• Instructions for the task: Filter these records by the string "TSSOP", copying each line that holds it.

======== Extracted information

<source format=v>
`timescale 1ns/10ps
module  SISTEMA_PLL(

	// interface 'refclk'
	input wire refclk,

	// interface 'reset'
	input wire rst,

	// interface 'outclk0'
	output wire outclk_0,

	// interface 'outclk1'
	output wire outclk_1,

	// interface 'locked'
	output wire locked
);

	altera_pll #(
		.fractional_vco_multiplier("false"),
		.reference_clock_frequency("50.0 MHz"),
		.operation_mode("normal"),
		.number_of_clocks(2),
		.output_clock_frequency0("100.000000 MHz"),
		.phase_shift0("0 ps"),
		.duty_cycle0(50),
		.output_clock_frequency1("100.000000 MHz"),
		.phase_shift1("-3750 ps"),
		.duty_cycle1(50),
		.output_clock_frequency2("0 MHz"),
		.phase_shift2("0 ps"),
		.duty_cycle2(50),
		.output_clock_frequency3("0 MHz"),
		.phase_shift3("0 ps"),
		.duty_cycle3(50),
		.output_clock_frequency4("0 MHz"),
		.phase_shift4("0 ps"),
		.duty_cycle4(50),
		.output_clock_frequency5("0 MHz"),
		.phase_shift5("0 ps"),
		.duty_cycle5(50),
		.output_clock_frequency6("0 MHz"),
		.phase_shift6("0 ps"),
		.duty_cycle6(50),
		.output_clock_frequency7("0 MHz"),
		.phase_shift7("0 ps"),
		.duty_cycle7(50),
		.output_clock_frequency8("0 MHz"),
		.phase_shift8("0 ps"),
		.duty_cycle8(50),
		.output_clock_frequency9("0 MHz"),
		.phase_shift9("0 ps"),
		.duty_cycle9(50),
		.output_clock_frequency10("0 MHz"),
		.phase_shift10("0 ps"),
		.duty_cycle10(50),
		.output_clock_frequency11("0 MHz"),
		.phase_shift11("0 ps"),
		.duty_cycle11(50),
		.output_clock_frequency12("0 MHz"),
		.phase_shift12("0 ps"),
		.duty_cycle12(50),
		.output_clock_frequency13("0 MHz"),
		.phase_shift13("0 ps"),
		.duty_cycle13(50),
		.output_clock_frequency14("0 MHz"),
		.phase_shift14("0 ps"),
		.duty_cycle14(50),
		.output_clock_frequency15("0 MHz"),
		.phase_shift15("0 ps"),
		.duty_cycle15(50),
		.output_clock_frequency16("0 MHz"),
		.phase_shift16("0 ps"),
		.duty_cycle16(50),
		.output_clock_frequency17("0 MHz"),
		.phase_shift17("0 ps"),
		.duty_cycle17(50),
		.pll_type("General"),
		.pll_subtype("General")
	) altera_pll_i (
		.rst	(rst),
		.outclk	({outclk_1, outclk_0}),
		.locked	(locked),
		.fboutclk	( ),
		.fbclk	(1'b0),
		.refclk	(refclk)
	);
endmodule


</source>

================
======== Extracted information

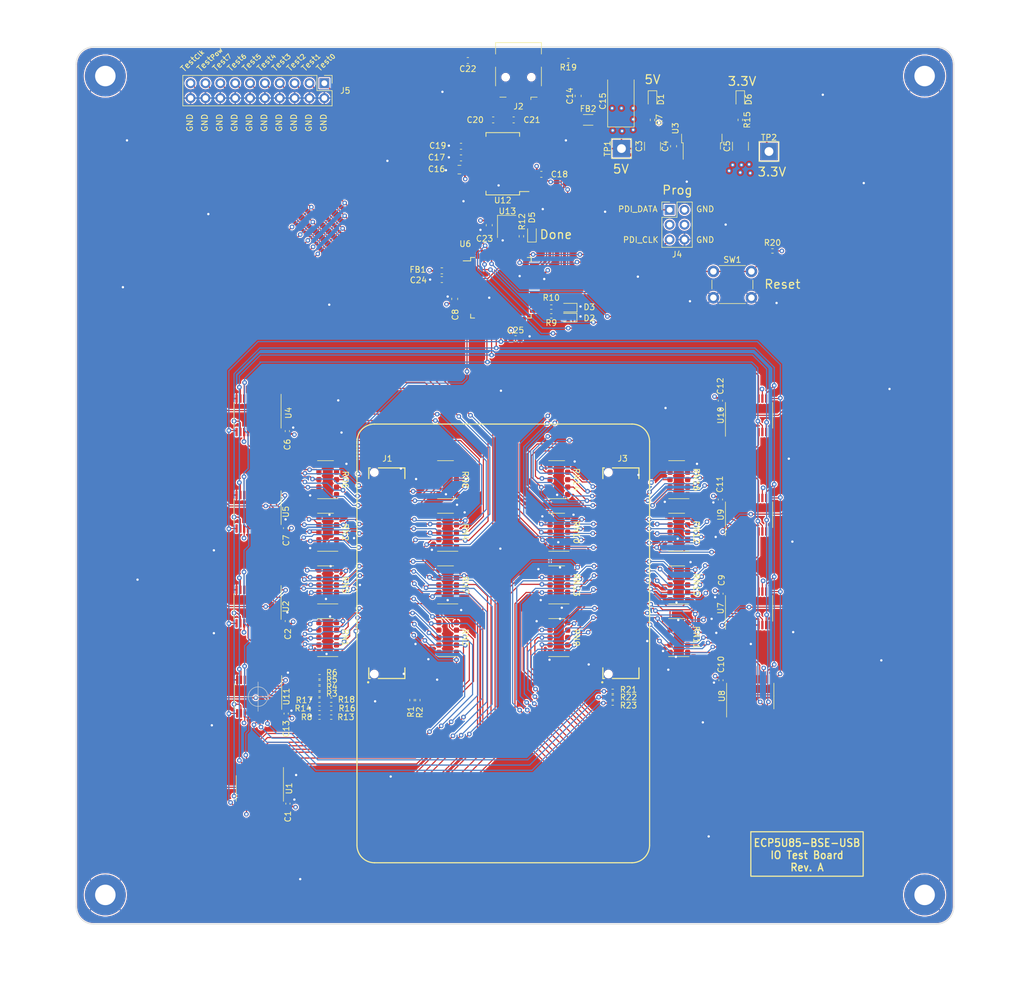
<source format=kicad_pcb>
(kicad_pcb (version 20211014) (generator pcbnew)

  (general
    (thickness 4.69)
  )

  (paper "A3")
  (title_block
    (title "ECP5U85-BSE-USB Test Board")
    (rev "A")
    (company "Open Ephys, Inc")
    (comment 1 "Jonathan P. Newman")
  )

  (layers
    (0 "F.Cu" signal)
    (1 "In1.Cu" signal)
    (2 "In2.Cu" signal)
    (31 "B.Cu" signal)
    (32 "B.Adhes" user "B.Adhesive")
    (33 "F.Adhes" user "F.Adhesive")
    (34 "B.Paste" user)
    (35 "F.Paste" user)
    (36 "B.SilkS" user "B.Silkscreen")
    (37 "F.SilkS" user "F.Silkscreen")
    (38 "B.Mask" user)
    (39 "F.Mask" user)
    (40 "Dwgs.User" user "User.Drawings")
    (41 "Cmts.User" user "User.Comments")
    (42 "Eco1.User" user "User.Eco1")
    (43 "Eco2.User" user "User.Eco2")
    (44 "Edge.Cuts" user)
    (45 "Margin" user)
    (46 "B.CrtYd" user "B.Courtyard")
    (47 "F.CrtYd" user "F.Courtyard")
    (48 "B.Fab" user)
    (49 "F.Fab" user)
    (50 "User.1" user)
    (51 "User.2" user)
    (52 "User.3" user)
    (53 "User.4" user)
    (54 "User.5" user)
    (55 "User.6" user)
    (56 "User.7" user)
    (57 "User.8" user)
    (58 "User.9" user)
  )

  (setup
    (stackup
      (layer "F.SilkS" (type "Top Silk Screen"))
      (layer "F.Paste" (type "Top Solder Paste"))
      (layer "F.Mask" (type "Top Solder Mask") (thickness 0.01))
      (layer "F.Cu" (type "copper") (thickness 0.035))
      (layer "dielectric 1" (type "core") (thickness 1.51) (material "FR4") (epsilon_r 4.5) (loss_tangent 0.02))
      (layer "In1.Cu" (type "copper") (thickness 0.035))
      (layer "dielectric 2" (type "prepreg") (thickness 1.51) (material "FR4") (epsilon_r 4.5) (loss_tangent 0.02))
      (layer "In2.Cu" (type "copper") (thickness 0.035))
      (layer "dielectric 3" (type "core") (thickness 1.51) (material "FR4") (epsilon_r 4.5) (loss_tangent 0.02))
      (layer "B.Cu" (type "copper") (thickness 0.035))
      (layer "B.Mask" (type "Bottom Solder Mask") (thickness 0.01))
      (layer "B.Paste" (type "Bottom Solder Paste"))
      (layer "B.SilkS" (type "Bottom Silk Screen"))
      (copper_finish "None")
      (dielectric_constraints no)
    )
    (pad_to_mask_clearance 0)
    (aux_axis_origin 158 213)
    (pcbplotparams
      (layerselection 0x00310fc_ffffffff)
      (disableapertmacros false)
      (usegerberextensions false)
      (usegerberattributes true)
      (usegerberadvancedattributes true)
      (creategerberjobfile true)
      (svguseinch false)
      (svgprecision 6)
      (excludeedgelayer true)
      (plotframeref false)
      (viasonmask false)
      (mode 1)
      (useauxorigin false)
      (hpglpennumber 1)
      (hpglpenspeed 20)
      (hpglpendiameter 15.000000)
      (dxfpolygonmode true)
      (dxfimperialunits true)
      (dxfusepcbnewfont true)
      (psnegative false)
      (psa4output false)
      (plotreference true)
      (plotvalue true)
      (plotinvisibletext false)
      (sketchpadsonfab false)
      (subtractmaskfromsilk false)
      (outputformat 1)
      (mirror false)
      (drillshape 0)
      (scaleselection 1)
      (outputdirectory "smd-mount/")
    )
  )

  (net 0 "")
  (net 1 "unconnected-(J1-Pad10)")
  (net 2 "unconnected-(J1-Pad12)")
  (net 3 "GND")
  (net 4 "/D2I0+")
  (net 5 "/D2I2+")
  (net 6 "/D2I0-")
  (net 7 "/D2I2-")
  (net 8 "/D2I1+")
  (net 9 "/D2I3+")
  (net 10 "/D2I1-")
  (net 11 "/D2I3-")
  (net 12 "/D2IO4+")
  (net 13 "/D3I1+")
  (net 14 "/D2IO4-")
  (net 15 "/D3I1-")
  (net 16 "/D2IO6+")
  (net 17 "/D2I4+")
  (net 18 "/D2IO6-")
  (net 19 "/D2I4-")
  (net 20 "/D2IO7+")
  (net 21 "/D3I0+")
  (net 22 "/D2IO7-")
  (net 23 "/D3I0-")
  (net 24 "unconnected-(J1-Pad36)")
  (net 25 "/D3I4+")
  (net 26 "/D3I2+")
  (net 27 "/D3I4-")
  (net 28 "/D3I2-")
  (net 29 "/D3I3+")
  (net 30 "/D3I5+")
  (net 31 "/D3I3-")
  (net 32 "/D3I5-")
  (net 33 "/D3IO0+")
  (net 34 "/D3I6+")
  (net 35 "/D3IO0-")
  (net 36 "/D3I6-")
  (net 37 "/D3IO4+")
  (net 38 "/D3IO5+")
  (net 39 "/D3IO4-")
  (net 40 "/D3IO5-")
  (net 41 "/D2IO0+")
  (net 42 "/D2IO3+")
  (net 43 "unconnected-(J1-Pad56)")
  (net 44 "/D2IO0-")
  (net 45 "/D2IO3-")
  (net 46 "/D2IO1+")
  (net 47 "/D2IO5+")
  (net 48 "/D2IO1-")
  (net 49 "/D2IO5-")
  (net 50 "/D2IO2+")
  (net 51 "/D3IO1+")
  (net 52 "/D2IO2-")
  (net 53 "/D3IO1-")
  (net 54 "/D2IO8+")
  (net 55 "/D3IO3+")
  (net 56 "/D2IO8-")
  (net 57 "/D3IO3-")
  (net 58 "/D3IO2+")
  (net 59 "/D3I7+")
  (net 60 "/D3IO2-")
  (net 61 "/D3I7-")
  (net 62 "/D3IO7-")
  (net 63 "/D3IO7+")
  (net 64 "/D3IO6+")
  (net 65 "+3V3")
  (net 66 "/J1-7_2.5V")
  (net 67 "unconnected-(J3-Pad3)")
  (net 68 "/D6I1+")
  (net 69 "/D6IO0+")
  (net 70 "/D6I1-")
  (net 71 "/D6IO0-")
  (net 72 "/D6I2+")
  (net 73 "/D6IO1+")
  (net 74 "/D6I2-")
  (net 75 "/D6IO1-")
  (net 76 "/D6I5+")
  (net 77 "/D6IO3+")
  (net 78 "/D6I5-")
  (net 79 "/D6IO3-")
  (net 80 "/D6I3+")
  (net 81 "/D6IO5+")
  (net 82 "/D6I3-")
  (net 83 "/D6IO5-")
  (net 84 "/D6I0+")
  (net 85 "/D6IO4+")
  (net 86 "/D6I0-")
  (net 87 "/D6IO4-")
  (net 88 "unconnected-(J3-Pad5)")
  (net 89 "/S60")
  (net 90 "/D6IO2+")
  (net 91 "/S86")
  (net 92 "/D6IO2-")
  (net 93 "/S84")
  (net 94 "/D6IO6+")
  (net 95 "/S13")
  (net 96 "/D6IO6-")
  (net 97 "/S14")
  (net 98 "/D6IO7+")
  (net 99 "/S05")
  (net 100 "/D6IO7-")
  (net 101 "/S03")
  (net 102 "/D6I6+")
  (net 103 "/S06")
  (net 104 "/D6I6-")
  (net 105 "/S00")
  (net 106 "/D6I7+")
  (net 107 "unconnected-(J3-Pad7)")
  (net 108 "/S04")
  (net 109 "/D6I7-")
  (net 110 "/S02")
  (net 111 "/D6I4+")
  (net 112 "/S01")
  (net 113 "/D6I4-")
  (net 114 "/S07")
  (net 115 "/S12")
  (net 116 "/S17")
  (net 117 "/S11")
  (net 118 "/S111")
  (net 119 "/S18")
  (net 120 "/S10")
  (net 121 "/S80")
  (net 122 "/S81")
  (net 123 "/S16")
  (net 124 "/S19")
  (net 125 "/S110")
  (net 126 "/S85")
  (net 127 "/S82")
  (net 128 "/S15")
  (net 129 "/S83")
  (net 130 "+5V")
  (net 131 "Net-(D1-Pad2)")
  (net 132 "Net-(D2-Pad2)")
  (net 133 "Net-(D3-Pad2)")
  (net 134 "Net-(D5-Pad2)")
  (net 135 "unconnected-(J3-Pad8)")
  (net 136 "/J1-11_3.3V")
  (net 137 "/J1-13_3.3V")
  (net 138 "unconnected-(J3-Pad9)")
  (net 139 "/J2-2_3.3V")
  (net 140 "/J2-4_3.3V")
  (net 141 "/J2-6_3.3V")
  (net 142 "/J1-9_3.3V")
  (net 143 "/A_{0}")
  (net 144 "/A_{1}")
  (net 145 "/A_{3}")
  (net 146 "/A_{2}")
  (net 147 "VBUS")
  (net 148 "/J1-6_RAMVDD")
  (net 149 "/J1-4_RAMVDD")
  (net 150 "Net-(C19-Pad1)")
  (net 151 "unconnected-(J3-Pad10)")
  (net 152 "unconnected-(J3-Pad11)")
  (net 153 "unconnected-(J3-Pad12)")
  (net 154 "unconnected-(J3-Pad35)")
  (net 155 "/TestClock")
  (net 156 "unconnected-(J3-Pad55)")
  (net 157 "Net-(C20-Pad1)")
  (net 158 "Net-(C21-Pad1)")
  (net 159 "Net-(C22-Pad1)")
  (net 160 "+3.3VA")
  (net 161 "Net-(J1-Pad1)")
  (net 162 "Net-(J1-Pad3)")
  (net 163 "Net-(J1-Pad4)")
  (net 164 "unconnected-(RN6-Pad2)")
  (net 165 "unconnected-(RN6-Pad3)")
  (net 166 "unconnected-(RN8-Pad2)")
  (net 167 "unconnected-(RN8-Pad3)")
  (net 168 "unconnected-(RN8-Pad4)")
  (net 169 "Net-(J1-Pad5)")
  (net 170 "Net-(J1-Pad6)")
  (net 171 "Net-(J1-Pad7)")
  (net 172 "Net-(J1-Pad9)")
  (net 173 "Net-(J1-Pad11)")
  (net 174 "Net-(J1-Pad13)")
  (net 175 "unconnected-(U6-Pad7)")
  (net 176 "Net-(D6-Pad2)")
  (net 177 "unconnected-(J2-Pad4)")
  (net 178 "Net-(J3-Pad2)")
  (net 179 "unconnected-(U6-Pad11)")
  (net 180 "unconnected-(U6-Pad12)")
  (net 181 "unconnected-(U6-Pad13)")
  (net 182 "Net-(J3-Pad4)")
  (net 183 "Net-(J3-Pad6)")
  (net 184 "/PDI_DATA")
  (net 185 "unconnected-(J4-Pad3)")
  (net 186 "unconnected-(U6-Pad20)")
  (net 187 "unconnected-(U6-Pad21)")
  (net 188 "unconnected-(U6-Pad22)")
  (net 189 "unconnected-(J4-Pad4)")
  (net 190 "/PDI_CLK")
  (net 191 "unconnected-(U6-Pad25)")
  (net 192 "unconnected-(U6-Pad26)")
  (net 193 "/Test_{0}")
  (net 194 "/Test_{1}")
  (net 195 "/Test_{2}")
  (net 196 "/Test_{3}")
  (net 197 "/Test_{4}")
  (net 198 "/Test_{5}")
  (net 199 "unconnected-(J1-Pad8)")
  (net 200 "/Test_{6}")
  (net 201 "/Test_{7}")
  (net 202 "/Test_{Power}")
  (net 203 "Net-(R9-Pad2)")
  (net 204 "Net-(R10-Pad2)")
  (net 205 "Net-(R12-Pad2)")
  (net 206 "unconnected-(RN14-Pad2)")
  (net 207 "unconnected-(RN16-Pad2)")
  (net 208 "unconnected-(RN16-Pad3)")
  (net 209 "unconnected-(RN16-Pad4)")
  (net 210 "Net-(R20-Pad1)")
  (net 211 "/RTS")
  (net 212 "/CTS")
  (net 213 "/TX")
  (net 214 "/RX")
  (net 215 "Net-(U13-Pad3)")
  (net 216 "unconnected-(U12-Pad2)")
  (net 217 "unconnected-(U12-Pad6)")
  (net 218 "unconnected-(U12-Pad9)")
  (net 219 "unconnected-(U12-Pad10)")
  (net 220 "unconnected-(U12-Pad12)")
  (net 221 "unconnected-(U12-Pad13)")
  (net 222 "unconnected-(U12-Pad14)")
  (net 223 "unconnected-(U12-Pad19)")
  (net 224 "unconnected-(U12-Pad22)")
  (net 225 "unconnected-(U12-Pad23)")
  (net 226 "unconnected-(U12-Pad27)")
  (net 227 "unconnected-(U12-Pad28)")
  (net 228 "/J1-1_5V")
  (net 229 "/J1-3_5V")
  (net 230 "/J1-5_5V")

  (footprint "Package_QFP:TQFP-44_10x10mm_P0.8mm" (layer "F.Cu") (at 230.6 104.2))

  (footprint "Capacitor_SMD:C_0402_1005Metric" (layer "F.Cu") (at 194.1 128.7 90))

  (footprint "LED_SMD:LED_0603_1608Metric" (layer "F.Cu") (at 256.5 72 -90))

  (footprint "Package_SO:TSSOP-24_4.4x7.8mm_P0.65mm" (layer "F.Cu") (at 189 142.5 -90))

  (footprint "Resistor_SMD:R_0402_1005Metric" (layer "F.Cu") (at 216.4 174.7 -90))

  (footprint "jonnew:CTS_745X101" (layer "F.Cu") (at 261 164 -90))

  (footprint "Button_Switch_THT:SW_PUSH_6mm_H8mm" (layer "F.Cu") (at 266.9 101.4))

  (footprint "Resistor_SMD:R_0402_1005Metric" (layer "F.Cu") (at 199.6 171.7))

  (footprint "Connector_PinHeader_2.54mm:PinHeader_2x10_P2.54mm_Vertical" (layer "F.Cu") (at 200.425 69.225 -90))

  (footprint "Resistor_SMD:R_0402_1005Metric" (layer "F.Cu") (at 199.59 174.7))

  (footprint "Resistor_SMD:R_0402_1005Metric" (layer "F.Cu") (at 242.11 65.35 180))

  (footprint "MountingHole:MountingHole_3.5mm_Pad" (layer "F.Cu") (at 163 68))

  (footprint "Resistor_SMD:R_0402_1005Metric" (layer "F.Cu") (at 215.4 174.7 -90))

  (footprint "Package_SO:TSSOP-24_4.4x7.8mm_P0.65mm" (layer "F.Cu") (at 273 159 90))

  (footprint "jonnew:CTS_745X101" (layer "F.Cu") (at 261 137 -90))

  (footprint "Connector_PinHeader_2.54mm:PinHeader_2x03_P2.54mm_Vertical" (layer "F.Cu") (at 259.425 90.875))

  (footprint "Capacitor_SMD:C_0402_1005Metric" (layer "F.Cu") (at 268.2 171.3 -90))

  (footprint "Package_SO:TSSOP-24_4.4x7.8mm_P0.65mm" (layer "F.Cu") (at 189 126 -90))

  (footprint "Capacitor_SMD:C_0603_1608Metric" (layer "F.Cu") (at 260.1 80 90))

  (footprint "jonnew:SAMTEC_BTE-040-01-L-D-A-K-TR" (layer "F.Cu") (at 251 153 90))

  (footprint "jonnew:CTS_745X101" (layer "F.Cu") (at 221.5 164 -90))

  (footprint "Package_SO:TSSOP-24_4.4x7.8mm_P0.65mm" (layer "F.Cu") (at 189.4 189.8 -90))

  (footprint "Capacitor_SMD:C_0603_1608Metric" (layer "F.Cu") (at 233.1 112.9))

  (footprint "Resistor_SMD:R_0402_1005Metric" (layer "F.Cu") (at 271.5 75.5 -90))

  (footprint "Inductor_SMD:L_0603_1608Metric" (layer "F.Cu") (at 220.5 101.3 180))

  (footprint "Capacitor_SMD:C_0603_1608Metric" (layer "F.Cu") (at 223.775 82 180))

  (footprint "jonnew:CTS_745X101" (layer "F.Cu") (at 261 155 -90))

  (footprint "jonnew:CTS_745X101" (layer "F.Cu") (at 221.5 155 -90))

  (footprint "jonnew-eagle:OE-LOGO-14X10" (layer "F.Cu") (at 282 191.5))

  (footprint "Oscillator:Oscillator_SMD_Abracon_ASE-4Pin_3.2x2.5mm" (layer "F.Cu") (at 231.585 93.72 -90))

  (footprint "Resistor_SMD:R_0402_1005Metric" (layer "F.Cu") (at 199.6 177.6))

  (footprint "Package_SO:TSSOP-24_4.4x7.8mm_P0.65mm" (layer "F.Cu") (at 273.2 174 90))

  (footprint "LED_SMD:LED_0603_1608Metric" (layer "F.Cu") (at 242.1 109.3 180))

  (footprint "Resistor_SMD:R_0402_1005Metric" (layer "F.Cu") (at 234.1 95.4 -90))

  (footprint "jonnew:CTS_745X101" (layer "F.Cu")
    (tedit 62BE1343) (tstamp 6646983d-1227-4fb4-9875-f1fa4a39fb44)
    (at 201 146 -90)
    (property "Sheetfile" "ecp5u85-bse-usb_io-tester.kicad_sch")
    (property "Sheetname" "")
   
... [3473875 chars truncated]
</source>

================

• Exercise result:
  (footprint "Package_SO:TSSOP-24_4.4x7.8mm_P0.65mm" (layer "F.Cu") (at 189 142.5 -90))
  (footprint "Package_SO:TSSOP-24_4.4x7.8mm_P0.65mm" (layer "F.Cu") (at 273 159 90))
  (footprint "Package_SO:TSSOP-24_4.4x7.8mm_P0.65mm" (layer "F.Cu") (at 189 126 -90))
  (footprint "Package_SO:TSSOP-24_4.4x7.8mm_P0.65mm" (layer "F.Cu") (at 189.4 189.8 -90))
  (footprint "Package_SO:TSSOP-24_4.4x7.8mm_P0.65mm" (layer "F.Cu") (at 273.2 174 90))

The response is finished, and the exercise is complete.